● THE PROBLEM: For the listing below, print exactly the lines from the line with "donnerez des chances à vos" to the line with "enfants de se sortir de", both included, and nothing beyond them.

● MATERIAL FOR THIS TASK:

+++

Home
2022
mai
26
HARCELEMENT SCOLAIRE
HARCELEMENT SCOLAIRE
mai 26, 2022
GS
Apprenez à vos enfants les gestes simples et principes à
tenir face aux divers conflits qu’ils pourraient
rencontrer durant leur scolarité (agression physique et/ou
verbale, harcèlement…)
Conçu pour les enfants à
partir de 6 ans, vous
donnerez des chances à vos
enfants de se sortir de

+++

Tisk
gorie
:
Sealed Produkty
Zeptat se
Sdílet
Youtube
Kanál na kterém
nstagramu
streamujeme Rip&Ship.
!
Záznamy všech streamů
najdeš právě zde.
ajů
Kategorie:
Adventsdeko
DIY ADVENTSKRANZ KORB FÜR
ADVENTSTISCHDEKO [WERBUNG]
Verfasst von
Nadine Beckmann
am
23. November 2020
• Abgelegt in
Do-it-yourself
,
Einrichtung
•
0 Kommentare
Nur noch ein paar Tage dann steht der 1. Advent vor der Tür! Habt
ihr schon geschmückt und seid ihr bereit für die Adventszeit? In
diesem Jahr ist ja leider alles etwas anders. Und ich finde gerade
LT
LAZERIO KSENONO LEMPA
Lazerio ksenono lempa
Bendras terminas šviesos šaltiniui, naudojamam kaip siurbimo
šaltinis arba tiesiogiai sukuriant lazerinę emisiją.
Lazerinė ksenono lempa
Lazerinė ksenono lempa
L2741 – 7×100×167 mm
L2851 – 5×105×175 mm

+++

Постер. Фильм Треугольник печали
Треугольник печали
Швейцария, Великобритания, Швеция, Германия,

+++

● SOLUTION FOR THIS PROBLEM:
donnerez des chances à vos
enfants de se sortir de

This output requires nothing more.